▶ [Provided material]
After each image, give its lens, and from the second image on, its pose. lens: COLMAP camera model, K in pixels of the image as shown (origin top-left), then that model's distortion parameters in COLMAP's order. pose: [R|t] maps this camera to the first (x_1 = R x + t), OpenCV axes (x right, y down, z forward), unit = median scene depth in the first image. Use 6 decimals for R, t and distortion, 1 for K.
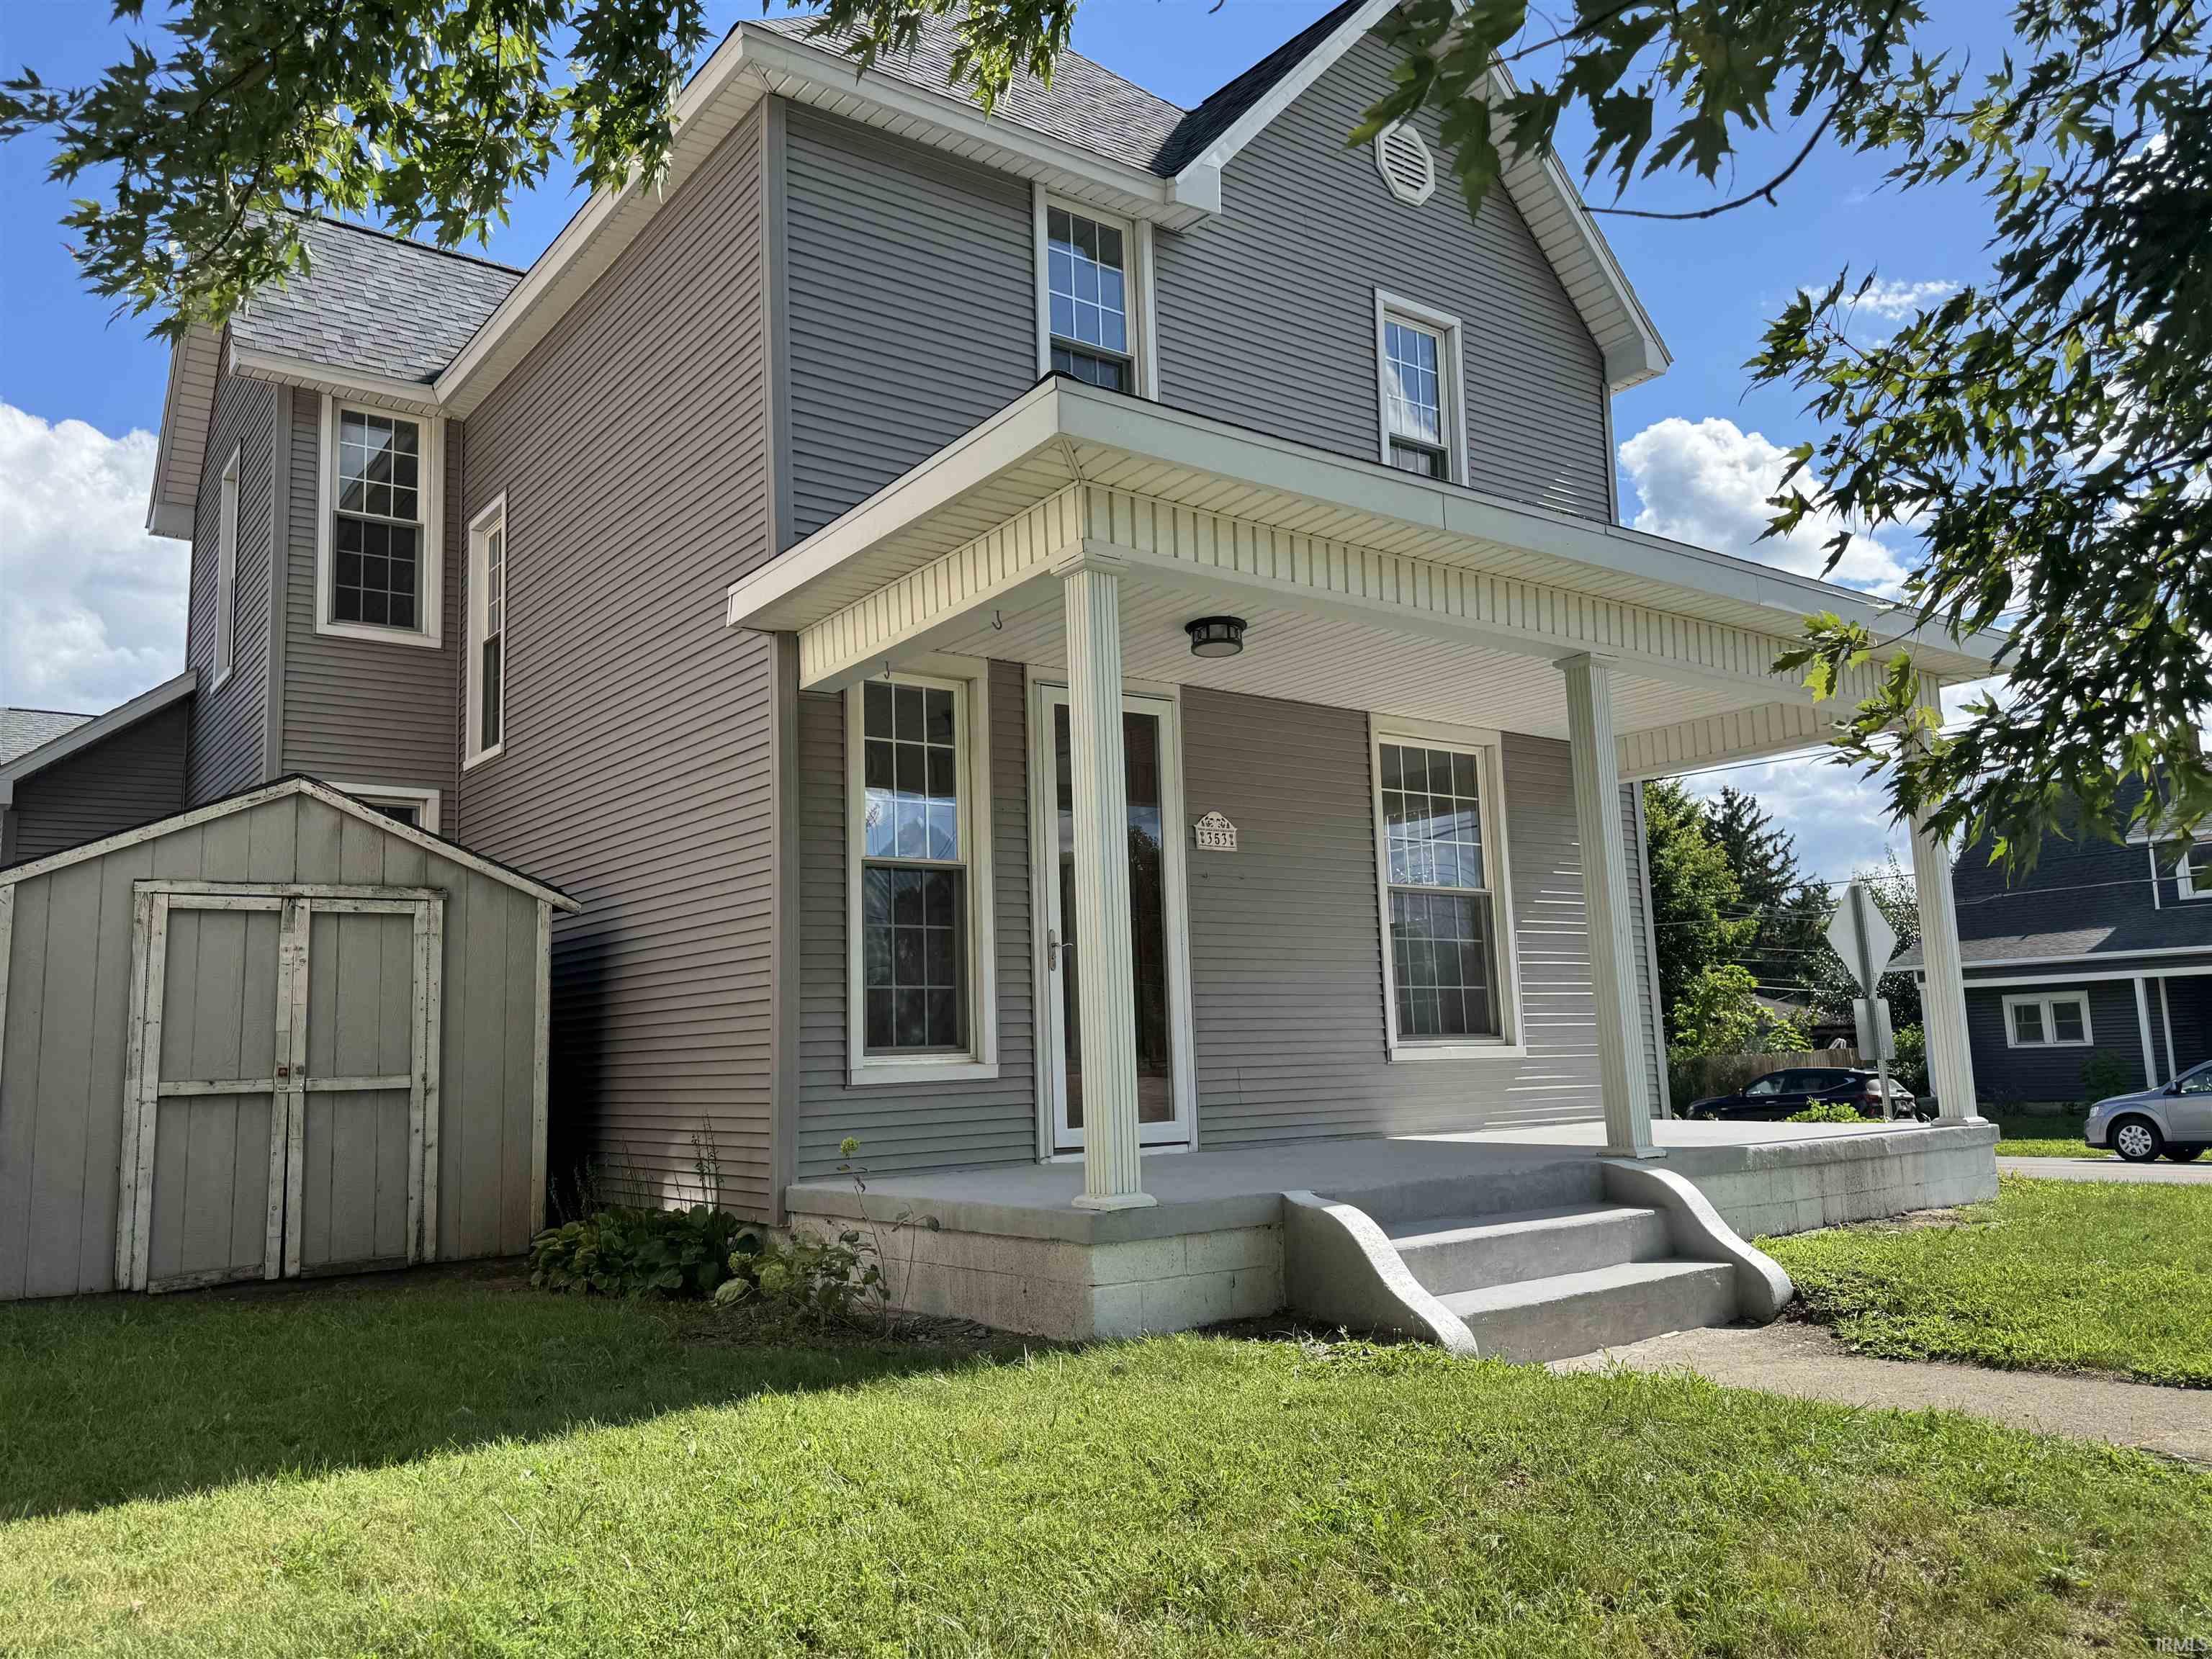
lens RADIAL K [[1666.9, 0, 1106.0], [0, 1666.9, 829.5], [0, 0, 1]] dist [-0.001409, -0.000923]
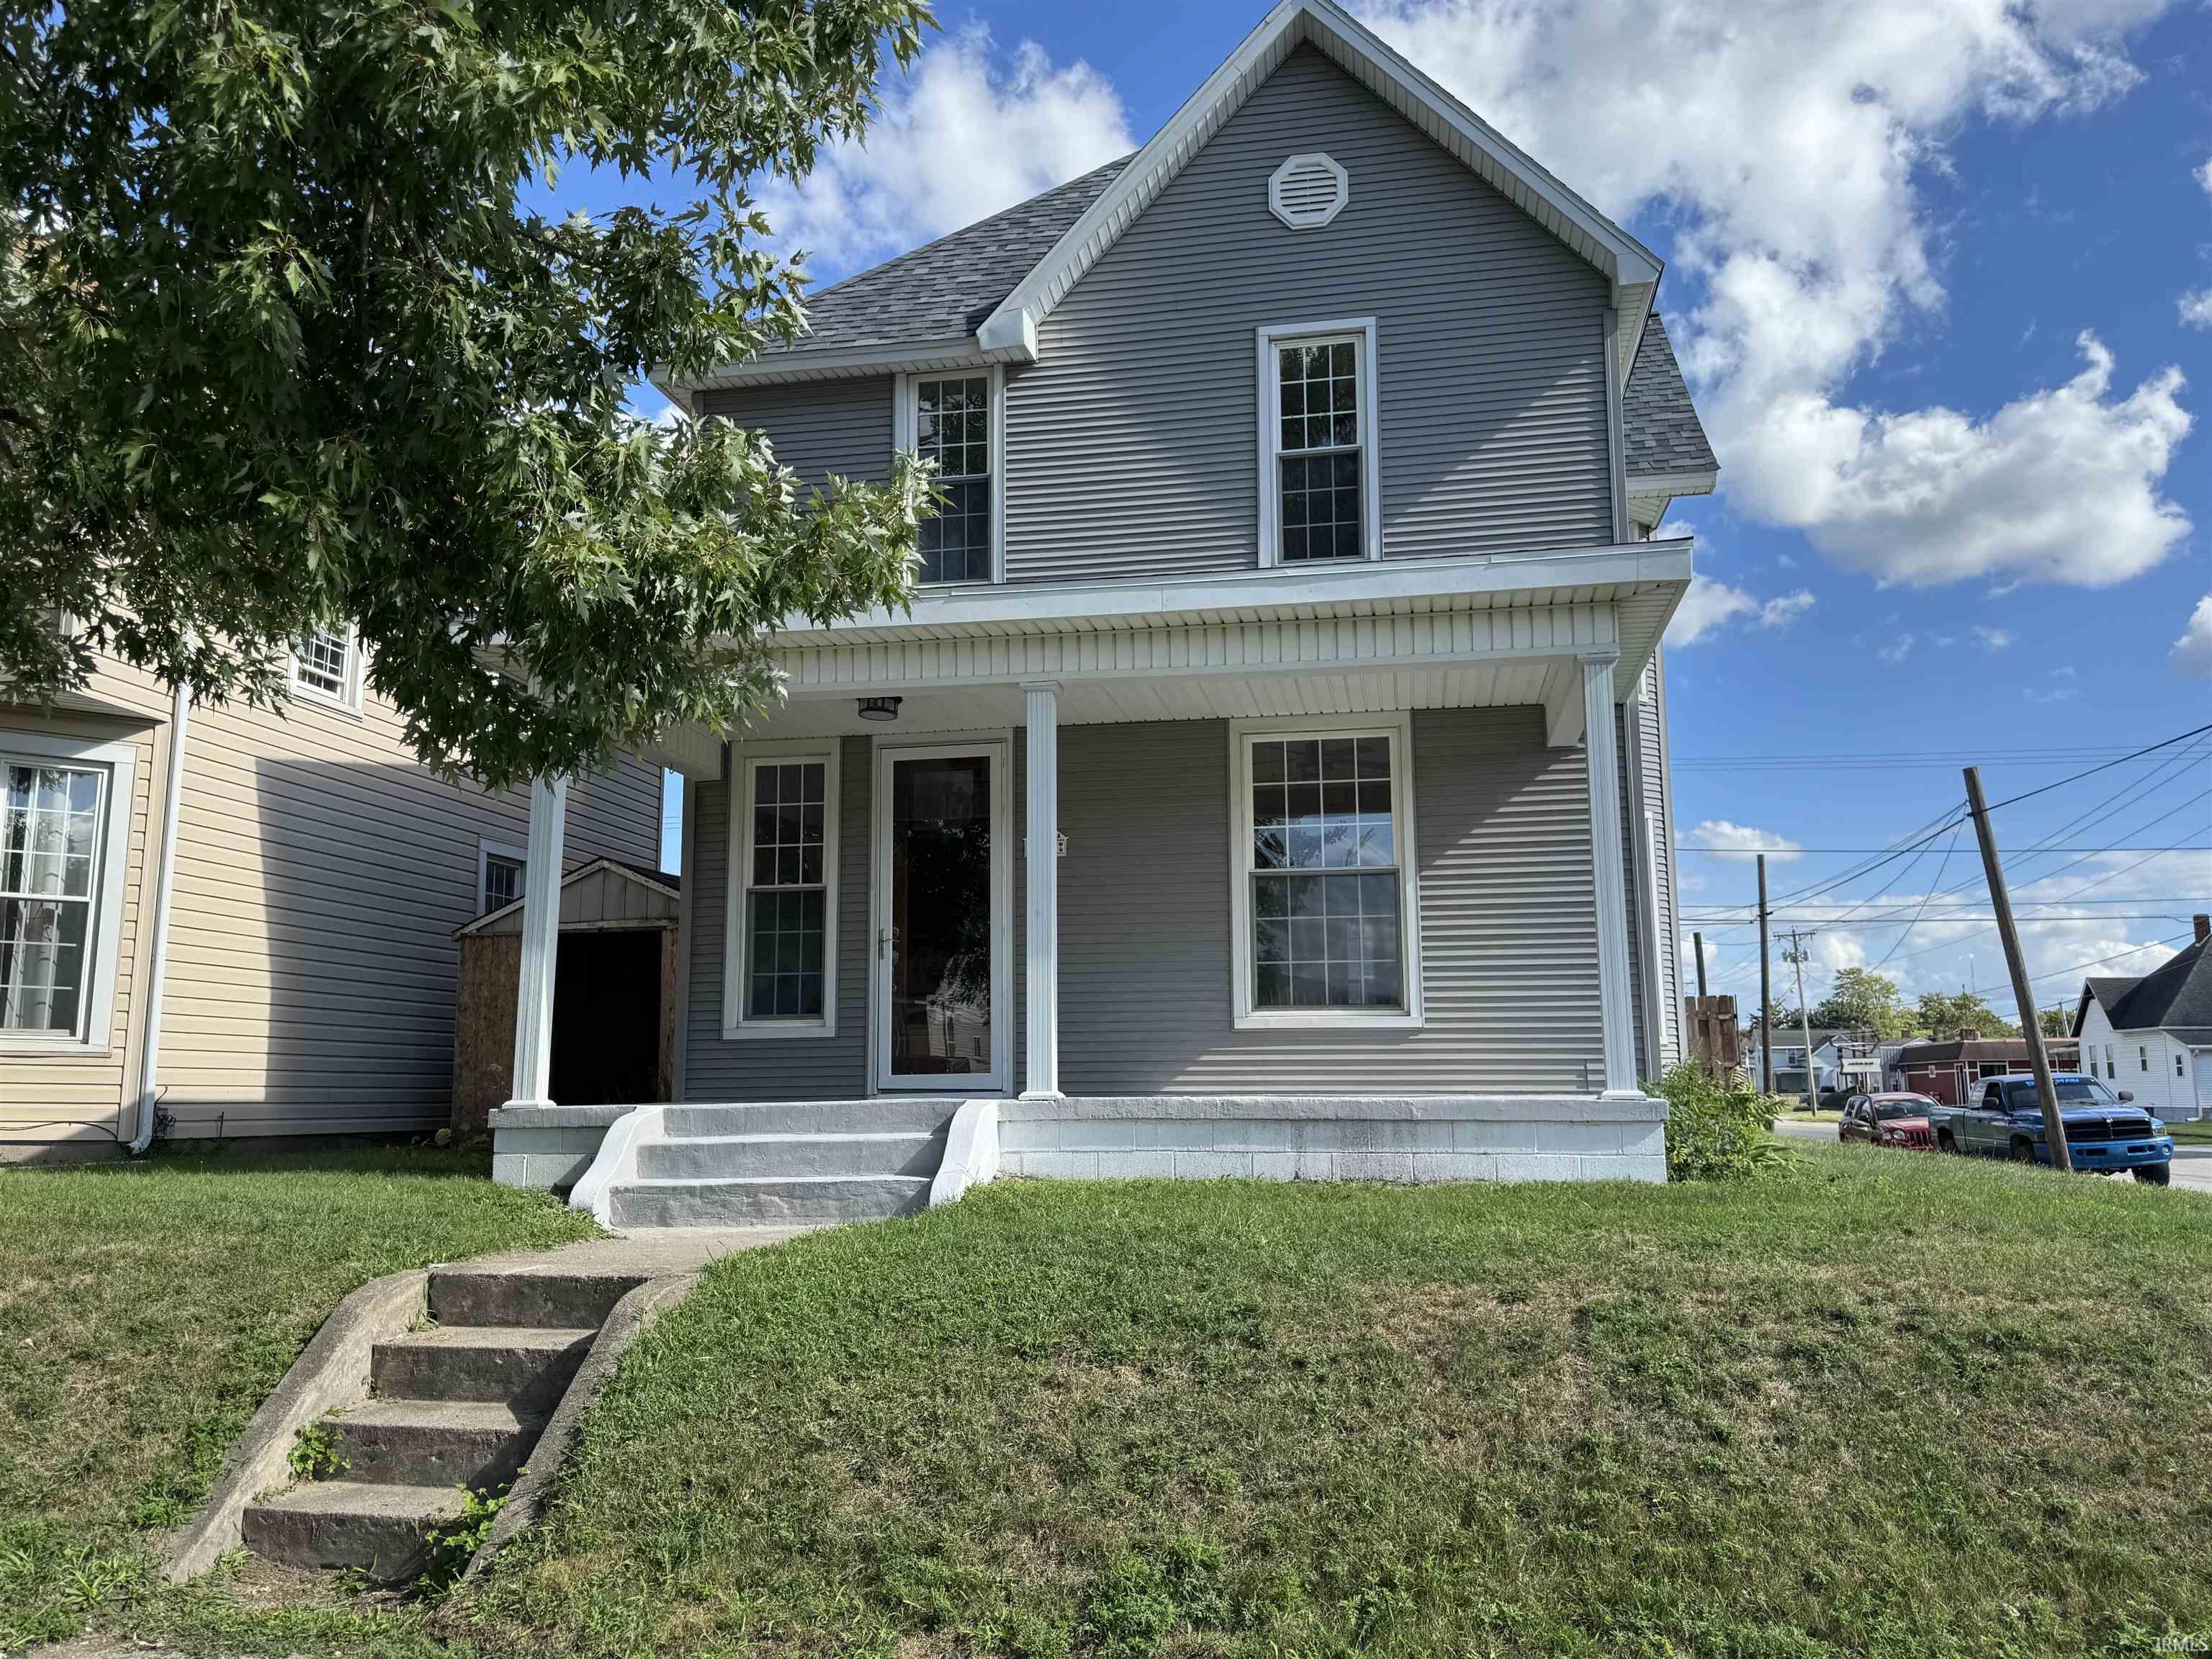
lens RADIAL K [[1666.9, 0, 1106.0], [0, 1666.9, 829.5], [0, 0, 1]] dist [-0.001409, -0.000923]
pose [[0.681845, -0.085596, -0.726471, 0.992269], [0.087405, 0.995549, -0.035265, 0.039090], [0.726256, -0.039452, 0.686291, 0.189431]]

▶ [Problem description] What this calls for is a word-for-word copy of the listing above, pictures excluded.

▶ [Written reply]
After each image, give its lens, and from the second image on, its pose. lens: COLMAP camera model, K in pixels of the image as shown (origin top-left), then that model's distortion parameters in COLMAP's order. pose: [R|t] maps this camera to the first (x_1 = R x + t), OpenCV axes (x right, y down, z forward), unit = median scene depth in the first image. Use 6 decimals for R, t and distortion, 1 for K.
lens RADIAL K [[1666.9, 0, 1106.0], [0, 1666.9, 829.5], [0, 0, 1]] dist [-0.001409, -0.000923]
lens RADIAL K [[1666.9, 0, 1106.0], [0, 1666.9, 829.5], [0, 0, 1]] dist [-0.001409, -0.000923]
pose [[0.681845, -0.085596, -0.726471, 0.992269], [0.087405, 0.995549, -0.035265, 0.039090], [0.726256, -0.039452, 0.686291, 0.189431]]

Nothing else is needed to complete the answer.